Sul piano economico Il 18 congresso del Pcc ha anche segnato il progressivo ritorno del ruolo centrale dello Stato rispetto all’apertura all’ economia di mercato e agli investimenti stranieri. Basti pensare cosa succede in questi giorni alle imprese cinesi quotate a Wall street.

Ma l’aspetto più inquietante riguarda la sfera politico-ideologica. Una serie di sintomi emersi recentemente riportano alla mente alcune caratteritiche proprie del totalitarismo sovietico.
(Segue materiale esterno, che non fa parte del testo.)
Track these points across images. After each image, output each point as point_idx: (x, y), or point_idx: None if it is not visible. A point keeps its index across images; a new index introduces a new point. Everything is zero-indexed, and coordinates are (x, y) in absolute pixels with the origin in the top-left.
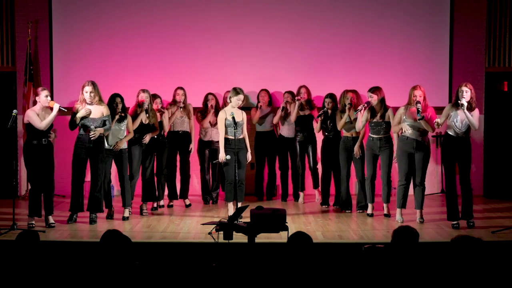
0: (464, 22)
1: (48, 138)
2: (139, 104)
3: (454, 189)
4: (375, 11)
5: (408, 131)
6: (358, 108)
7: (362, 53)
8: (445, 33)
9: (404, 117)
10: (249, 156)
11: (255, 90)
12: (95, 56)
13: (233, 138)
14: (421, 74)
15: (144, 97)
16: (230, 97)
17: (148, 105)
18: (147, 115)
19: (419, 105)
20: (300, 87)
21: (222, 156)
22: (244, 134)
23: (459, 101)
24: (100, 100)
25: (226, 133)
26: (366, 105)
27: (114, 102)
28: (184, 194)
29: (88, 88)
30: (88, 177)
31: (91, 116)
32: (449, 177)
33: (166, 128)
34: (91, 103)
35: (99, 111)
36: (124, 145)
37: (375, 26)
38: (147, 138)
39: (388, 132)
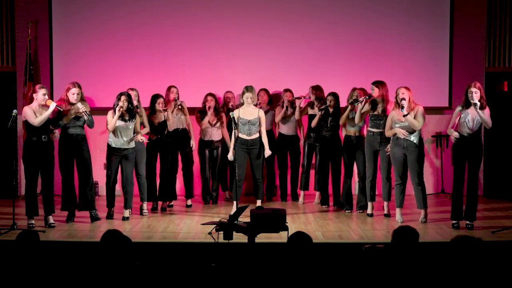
0: (464, 22)
1: (49, 135)
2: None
3: (461, 189)
4: (375, 11)
5: (404, 135)
6: (359, 99)
7: (362, 53)
8: (445, 33)
9: (394, 119)
10: (267, 152)
11: (256, 90)
12: (95, 56)
13: (247, 137)
14: (421, 74)
15: (132, 95)
16: (241, 97)
17: (137, 103)
18: (139, 111)
19: (404, 101)
20: (310, 86)
21: (230, 155)
22: (261, 132)
23: (471, 101)
24: (82, 99)
25: (240, 131)
26: (367, 97)
27: (119, 100)
28: (189, 193)
29: (75, 90)
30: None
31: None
32: (457, 177)
33: (170, 126)
34: (74, 104)
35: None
36: (132, 144)
37: (375, 26)
38: (138, 137)
39: None
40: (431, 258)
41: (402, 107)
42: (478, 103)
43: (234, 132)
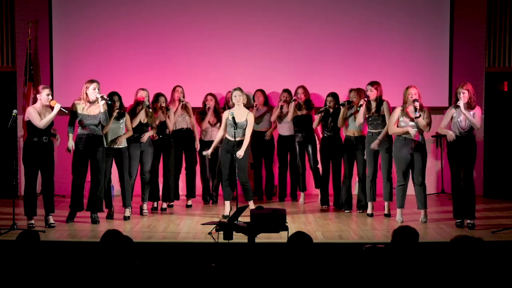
0: (464, 22)
1: (49, 137)
2: (138, 103)
3: (460, 188)
4: (375, 11)
5: (417, 137)
6: (360, 102)
7: (362, 53)
8: (445, 33)
9: (401, 118)
10: (239, 153)
11: (254, 90)
12: (95, 56)
13: (232, 139)
14: (421, 74)
15: (144, 95)
16: (230, 98)
17: (148, 104)
18: (149, 111)
19: (416, 103)
20: (298, 87)
21: (208, 150)
22: (245, 135)
23: (457, 103)
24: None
25: (227, 132)
26: (365, 99)
27: (111, 101)
28: (191, 193)
29: (96, 85)
30: (88, 177)
31: (91, 114)
32: (454, 177)
33: (171, 127)
34: (93, 101)
35: (98, 107)
36: (124, 143)
37: (375, 26)
38: (144, 137)
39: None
40: (431, 258)
41: (416, 109)
42: (462, 105)
43: (234, 132)
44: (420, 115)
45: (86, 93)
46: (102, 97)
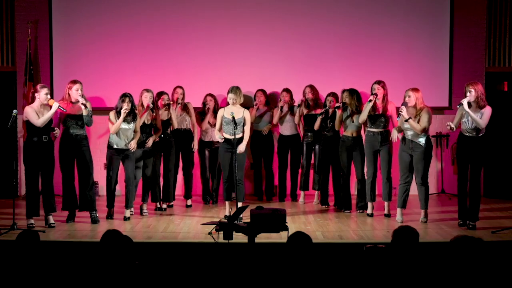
0: (464, 22)
1: (50, 135)
2: (142, 104)
3: (465, 189)
4: (375, 11)
5: (394, 139)
6: (370, 98)
7: (362, 53)
8: (445, 33)
9: (402, 120)
10: (240, 147)
11: (255, 90)
12: (95, 56)
13: (231, 137)
14: (421, 74)
15: (148, 96)
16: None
17: (152, 105)
18: (153, 114)
19: (403, 107)
20: (306, 86)
21: (217, 135)
22: (244, 132)
23: (461, 101)
24: (82, 97)
25: (224, 131)
26: (374, 95)
27: (123, 101)
28: (188, 194)
29: (78, 86)
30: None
31: (74, 114)
32: (461, 177)
33: (176, 124)
34: (76, 101)
35: (80, 108)
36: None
37: (375, 26)
38: (150, 142)
39: (388, 126)
40: (431, 258)
41: (399, 114)
42: (465, 103)
43: (234, 132)
44: (409, 118)
45: (69, 93)
46: (82, 98)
Oltre al dominio del Partito Comunista su tutti i settori della società e dello Stato, si assiste a fenomeni negativi quali abolizione dei rari spazi di libertà di stampa, l’esaltazione del pensiero unico, una più accentuata repressione delle minoranze etnoculturali, religiose e LGBT, la negazione delle libertà civili, il culto della personalità.

La dura repressione di Hong Kong, le persecuzioni degli Uiguri e tanti altri episodi documentati nel rapporto sulla Cina 2020 di Amnesty International  sono fenomeni preoccupanti su cui non si può tacere.
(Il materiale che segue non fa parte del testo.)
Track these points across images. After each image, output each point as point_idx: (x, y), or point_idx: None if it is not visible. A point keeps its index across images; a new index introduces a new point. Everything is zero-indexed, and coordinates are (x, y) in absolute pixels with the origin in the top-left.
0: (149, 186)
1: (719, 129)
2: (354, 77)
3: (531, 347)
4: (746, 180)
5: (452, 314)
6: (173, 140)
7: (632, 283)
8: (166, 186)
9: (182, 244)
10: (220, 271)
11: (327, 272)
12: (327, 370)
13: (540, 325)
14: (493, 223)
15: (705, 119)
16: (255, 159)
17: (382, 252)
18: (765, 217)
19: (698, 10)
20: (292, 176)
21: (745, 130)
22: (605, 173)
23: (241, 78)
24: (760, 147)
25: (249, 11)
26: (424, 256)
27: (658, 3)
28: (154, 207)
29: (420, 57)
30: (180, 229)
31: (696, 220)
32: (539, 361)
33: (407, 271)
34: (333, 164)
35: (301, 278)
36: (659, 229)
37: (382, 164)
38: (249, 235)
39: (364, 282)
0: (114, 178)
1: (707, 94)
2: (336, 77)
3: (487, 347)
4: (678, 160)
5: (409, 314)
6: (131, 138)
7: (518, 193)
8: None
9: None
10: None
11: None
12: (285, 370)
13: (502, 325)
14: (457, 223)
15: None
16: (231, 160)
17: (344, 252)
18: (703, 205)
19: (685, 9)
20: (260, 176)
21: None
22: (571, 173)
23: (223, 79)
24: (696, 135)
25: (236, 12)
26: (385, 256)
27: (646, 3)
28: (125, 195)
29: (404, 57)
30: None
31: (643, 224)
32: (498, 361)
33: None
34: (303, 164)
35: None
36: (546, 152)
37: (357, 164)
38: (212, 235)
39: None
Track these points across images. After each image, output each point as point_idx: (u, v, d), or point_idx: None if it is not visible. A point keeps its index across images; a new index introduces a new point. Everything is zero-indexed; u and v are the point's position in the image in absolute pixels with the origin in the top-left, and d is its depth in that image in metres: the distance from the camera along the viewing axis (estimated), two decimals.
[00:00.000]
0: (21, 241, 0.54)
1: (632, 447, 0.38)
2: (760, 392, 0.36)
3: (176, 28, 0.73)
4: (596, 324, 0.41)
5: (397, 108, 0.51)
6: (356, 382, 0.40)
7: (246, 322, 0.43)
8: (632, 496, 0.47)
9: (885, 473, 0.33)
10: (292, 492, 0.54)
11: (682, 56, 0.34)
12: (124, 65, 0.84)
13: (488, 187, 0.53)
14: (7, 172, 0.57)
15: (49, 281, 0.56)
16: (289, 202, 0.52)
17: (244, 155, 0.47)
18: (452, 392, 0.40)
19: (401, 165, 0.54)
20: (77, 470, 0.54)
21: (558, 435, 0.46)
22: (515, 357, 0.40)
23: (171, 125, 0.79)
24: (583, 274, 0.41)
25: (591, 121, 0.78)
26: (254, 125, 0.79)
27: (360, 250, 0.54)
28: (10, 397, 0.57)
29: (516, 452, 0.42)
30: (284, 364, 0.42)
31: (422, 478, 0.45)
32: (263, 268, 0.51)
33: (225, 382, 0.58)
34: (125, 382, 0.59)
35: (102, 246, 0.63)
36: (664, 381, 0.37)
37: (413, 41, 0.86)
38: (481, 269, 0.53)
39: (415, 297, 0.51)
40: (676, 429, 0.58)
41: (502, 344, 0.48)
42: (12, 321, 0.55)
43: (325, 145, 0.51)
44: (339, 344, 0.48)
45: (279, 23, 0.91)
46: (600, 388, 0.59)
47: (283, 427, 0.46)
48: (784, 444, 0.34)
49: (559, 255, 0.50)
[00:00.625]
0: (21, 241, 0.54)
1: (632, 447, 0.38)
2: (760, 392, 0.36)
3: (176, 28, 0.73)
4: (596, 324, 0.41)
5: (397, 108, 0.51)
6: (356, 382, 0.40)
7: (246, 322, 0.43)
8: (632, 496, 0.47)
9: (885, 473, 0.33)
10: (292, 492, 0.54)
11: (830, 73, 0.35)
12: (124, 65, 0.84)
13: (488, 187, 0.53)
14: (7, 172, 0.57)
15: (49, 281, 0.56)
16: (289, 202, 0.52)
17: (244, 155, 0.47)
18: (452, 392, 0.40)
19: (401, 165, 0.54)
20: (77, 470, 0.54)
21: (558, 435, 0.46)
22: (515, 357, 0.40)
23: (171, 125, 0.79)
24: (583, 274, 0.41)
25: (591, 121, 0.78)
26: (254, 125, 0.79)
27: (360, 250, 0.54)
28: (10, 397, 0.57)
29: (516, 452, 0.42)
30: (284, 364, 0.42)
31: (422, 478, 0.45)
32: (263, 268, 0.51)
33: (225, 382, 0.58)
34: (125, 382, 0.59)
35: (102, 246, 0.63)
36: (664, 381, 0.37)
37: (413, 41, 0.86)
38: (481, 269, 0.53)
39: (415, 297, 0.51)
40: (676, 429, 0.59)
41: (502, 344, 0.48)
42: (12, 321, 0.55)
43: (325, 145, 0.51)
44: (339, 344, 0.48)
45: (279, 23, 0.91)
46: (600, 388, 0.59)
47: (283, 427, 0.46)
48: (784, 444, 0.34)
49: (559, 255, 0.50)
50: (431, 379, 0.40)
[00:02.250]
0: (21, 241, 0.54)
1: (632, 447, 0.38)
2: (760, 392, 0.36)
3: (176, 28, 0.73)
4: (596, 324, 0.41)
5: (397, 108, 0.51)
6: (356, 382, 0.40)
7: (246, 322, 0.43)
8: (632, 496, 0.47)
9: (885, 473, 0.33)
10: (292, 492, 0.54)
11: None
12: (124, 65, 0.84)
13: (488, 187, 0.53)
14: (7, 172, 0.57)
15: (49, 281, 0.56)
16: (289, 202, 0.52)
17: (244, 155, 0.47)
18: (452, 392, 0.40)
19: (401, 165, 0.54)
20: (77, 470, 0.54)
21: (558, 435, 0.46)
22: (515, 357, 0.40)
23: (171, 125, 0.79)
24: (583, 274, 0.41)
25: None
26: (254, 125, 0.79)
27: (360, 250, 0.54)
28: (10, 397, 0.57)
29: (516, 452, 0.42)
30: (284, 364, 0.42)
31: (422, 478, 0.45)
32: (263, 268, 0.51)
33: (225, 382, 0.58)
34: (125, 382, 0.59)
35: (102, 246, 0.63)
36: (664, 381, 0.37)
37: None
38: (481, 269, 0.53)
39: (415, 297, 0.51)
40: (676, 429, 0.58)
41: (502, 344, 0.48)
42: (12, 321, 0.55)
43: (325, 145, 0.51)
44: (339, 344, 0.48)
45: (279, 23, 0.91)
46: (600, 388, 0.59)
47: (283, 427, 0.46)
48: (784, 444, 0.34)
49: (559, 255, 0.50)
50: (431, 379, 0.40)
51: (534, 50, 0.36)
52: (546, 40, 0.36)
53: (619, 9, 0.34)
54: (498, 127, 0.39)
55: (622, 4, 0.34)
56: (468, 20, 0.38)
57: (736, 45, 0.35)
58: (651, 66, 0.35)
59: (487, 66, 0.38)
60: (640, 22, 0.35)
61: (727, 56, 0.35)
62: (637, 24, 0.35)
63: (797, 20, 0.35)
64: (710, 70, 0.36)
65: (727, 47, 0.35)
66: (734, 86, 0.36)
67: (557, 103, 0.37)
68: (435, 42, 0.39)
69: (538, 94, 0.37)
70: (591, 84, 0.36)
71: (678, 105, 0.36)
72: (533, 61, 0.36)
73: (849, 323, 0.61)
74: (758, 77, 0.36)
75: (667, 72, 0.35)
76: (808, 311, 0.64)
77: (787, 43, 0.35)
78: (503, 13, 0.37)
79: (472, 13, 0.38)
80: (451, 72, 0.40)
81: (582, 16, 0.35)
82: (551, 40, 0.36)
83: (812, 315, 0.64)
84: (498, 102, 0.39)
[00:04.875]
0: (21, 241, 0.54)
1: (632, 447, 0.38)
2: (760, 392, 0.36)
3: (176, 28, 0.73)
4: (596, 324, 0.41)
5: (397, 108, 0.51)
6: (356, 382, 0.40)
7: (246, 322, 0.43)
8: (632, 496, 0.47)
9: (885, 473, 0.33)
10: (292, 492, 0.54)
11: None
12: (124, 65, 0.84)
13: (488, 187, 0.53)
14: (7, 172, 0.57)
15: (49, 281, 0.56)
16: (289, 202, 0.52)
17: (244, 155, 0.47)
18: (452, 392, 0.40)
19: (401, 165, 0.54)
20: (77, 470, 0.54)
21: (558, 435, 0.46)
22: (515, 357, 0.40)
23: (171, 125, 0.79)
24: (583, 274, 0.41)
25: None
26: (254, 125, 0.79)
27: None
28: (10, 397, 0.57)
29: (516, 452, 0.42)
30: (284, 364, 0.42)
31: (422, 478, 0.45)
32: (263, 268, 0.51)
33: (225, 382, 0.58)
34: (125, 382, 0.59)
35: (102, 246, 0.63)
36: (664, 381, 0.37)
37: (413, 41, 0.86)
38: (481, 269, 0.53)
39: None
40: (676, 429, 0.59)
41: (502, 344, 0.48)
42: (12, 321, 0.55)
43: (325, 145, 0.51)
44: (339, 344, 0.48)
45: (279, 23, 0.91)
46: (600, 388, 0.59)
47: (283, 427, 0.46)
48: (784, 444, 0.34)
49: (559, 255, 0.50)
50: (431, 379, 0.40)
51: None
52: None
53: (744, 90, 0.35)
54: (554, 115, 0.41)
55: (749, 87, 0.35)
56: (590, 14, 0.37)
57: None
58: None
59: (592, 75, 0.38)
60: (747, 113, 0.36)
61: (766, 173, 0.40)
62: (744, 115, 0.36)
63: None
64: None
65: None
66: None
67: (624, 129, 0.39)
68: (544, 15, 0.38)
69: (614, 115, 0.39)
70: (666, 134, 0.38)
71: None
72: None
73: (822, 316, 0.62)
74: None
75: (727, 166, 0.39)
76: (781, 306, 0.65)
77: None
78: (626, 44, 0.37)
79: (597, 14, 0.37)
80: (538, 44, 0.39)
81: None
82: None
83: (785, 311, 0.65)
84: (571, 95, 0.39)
Se il ritorno al totalitarismo dovesse essere confermato nei prossimi anni l’ ipotesi di Kisssinger per un dialogo politico a 360 gradi avrebbe poche possibilità di successo.

Per esempio nessuno potrebbe più ignorare la minaccia dell’ egemonia mondiale della Cina nel settore delle telecomunicazioni e delle reti digitali; non tanto per ragioni economiche quanto in nome della libertà di informazione e della democrazia.

Probabilmente per gli Stati e l’ Europa è meglio limitarsi a cercare un accordo con la Cina su un numero limitato di temi di interesse globale in sede G20 e/o in altri fora internazianali: clima, ambiente, global health, minimum tax, ecc

In pratica anche per noi in Italia e in Europa (Orban permettendo) si tratta di promuovere un engagement limitato della Cina senza rinunciare a difendere pubblicamente il valore universale dei diritti civili, dei diritti sociali e delle libertà politiche e religiose.

Una politica estera verso la Cina esclusivamente basata sui diritti umani non è realistica, ma una politica estera che tenga conto anche dei diritti umani è un dovere a cui l’Italia non può sottrattarsi qualunque cosa ne pensino Beppe Grillo, Giuseppe Conte e Massimo D’Alema.